Records to process ▸

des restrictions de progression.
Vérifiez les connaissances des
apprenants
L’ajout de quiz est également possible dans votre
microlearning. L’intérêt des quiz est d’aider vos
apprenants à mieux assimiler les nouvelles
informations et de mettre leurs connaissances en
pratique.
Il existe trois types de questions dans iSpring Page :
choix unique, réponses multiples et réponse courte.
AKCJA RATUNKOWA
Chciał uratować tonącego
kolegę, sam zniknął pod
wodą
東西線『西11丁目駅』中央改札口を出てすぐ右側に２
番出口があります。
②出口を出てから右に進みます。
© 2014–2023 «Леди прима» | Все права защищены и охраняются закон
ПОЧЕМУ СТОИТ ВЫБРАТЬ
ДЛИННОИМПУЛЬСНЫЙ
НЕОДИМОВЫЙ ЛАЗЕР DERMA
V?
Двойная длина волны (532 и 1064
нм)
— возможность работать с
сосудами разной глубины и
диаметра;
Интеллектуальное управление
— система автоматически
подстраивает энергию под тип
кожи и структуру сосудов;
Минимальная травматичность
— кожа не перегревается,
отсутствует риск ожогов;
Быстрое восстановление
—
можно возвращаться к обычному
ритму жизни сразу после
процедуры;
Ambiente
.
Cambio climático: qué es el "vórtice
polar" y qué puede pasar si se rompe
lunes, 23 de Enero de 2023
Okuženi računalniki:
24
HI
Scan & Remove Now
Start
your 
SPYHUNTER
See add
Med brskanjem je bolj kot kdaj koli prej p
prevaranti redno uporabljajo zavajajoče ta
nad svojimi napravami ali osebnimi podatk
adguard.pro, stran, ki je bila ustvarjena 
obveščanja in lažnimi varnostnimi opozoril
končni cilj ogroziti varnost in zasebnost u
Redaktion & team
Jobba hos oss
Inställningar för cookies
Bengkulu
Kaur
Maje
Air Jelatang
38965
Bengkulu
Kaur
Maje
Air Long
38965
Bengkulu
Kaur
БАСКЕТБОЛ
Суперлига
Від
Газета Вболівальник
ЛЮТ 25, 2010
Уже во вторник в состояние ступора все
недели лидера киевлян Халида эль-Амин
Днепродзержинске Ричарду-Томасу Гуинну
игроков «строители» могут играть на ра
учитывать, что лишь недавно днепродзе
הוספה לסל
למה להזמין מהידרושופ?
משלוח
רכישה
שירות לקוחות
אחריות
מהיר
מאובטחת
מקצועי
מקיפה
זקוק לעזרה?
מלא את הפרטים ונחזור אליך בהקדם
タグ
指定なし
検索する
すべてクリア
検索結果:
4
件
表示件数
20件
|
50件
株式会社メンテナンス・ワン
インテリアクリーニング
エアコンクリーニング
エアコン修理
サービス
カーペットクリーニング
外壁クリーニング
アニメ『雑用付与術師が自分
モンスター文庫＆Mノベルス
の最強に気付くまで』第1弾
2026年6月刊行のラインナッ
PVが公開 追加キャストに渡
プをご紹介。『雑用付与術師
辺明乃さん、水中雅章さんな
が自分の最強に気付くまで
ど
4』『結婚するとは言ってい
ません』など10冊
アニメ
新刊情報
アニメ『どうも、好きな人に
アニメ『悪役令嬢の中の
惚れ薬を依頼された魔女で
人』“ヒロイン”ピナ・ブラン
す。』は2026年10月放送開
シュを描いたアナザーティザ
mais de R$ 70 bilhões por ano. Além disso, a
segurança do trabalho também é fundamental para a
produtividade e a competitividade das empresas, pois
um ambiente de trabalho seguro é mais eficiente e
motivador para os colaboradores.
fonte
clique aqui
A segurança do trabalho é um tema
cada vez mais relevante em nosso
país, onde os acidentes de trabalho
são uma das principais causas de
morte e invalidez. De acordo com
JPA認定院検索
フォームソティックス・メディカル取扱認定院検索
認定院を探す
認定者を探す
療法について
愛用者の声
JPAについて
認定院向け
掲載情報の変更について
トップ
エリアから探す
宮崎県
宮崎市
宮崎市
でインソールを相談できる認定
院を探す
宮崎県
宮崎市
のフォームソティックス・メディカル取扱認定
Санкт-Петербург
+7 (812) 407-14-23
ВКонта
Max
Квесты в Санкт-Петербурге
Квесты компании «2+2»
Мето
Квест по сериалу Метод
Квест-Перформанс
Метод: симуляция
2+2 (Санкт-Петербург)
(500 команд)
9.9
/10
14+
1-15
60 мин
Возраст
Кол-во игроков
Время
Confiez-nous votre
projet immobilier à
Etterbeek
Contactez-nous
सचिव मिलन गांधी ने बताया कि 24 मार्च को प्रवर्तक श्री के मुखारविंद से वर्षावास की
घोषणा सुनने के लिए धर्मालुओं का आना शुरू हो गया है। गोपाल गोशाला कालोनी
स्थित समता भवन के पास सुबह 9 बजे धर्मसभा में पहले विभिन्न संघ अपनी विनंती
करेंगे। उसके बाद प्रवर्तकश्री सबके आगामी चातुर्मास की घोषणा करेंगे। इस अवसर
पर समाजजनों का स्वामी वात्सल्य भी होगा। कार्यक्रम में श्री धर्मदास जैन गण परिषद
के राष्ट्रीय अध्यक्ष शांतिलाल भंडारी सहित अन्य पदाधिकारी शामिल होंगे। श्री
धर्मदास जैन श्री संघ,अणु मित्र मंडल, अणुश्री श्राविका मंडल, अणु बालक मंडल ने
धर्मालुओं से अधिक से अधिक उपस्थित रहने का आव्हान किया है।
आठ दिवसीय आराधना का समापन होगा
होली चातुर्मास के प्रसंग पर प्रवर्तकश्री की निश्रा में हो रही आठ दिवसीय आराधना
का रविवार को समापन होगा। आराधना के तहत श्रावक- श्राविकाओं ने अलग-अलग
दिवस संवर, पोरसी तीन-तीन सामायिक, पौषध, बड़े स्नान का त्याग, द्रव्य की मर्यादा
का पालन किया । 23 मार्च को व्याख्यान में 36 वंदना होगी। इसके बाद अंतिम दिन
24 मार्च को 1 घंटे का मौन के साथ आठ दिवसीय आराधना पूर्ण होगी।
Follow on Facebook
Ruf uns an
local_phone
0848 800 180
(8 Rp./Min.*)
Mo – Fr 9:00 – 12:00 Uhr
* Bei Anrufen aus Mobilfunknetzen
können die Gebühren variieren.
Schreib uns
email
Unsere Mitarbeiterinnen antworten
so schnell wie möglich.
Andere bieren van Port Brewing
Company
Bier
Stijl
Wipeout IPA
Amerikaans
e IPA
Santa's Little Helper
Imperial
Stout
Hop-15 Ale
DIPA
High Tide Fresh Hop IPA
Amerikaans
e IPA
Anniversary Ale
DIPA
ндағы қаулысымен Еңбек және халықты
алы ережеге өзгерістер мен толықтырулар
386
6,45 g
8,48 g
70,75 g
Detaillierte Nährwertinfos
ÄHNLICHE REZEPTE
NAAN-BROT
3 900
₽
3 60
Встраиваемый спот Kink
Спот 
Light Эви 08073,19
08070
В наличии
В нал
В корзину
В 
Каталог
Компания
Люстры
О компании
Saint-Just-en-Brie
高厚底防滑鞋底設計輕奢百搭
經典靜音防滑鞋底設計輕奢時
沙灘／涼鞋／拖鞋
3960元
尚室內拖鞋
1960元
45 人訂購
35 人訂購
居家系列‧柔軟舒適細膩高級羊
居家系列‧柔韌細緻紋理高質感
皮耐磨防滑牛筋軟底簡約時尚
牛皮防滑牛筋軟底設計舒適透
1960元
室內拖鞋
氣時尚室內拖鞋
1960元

Task statement ▸
Return everything in the material word for word, from its very first line down to and including the line that contains "obveščanja in lažnimi varnostnimi opozoril".

Answer to this exercise ▸
des restrictions de progression.
Vérifiez les connaissances des
apprenants
L’ajout de quiz est également possible dans votre
microlearning. L’intérêt des quiz est d’aider vos
apprenants à mieux assimiler les nouvelles
informations et de mettre leurs connaissances en
pratique.
Il existe trois types de questions dans iSpring Page :
choix unique, réponses multiples et réponse courte.
AKCJA RATUNKOWA
Chciał uratować tonącego
kolegę, sam zniknął pod
wodą
東西線『西11丁目駅』中央改札口を出てすぐ右側に２
番出口があります。
②出口を出てから右に進みます。
© 2014–2023 «Леди прима» | Все права защищены и охраняются закон
ПОЧЕМУ СТОИТ ВЫБРАТЬ
ДЛИННОИМПУЛЬСНЫЙ
НЕОДИМОВЫЙ ЛАЗЕР DERMA
V?
Двойная длина волны (532 и 1064
нм)
— возможность работать с
сосудами разной глубины и
диаметра;
Интеллектуальное управление
— система автоматически
подстраивает энергию под тип
кожи и структуру сосудов;
Минимальная травматичность
— кожа не перегревается,
отсутствует риск ожогов;
Быстрое восстановление
—
можно возвращаться к обычному
ритму жизни сразу после
процедуры;
Ambiente
.
Cambio climático: qué es el "vórtice
polar" y qué puede pasar si se rompe
lunes, 23 de Enero de 2023
Okuženi računalniki:
24
HI
Scan & Remove Now
Start
your 
SPYHUNTER
See add
Med brskanjem je bolj kot kdaj koli prej p
prevaranti redno uporabljajo zavajajoče ta
nad svojimi napravami ali osebnimi podatk
adguard.pro, stran, ki je bila ustvarjena 
obveščanja in lažnimi varnostnimi opozoril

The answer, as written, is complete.